Our mission: To be Earth's most customer-centric company.
Amazon has built a reputation for excellence with a mission to be the earth’s most customer-centric company, a company that customers from all over the globe will recognize, value, and trust for both our products and our service. Amazon Web Services (AWS) is carrying on that tradition while leading the world in cloud technologies.
The Escalation and Event Management (E2M) team is part of the broader AWS Support organisation and is dedicated to managing critical escalations, customer facing communications, and handling large-scale customer impacting events. E2M’s purpose is to drive operational excellence and improvements to the overall customer experience.
E2M is looking for people who are detailed, analytical thinkers as well as creative problem solvers, with a strong bias for action. You are someone who is not constrained by the notion of “how things are usually done”, and you are equally comfortable operating in the minute detail, as well as with coordinating efforts at the forty thousand foot view. You confidently act as an advocate of your customer, maintaining composure in dynamic and high pressure situations. You are comfortable working on highly technical initiatives to consistently improve the AWS customer experience. You are someone who excels at working in a dynamic environment while collaborating with some of the smartest people in the industry, and you get excited about owning critical infrastructure services that serve global customers, every second of the day!
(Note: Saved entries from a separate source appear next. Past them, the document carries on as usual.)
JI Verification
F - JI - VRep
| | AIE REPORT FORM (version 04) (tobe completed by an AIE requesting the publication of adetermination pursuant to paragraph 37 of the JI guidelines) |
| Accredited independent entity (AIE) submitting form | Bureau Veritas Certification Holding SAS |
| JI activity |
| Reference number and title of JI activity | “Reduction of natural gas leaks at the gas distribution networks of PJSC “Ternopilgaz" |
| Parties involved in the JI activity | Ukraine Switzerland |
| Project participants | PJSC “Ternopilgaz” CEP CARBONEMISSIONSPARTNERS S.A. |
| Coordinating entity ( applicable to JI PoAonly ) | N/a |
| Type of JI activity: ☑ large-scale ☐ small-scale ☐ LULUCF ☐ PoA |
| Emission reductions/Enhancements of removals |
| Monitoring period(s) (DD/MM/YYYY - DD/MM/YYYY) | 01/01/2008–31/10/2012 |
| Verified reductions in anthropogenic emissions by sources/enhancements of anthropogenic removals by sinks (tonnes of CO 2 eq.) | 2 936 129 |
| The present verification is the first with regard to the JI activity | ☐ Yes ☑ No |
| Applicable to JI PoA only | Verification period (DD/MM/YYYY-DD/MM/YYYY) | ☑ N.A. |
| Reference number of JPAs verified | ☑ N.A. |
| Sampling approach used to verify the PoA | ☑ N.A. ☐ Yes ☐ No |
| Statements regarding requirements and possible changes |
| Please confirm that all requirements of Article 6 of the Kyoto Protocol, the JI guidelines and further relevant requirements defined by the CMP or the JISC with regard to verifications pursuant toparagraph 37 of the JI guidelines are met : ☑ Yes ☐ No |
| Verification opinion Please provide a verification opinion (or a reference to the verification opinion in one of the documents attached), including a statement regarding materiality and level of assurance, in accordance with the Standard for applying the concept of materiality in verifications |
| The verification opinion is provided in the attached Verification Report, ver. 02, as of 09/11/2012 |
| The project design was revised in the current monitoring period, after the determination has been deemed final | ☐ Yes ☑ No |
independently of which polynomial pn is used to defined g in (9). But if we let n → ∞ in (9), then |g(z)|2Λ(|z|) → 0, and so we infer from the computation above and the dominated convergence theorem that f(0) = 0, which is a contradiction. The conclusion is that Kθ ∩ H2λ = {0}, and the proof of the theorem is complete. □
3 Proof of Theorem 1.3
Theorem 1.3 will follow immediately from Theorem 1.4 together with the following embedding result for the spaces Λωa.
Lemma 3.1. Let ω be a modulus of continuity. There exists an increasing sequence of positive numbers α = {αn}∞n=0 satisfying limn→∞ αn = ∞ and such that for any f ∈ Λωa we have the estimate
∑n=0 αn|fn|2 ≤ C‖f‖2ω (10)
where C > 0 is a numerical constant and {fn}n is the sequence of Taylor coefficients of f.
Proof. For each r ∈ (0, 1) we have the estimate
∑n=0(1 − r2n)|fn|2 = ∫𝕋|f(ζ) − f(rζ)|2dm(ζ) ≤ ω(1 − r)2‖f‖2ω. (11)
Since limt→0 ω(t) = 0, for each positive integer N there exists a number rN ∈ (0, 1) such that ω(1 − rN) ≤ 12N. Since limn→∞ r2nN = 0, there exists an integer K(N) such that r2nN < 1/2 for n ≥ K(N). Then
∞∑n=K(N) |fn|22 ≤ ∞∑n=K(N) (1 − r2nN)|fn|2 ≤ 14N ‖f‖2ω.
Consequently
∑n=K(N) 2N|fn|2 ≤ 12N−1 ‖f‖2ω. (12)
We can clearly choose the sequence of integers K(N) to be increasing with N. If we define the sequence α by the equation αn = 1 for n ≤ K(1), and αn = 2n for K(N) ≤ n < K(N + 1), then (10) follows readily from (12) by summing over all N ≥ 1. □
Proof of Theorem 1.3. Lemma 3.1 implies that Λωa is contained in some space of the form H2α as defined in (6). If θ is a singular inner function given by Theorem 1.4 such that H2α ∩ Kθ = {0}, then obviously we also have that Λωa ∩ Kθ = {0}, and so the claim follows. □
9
Finally, you are passionate about technology with a desire to learn more and do more with AWS.
ABOUT THE ROLE
As members of the AWS Support E2M Event Management team, we work to identify widespread and systemic customer facing problems for Amazon Web Services. We are responsible for monitoring internal tools to identify customers impacting issues. When a problem is identified, we ensure the appropriate parties are engaged to drive the resolution of the problem and act as an advocate of the customer to both report on and manage the customer experience. Because of our unique role as Escalation Engineers, we have front-and-center limitless exposure to all things AWS, including numerous leading edge technologies.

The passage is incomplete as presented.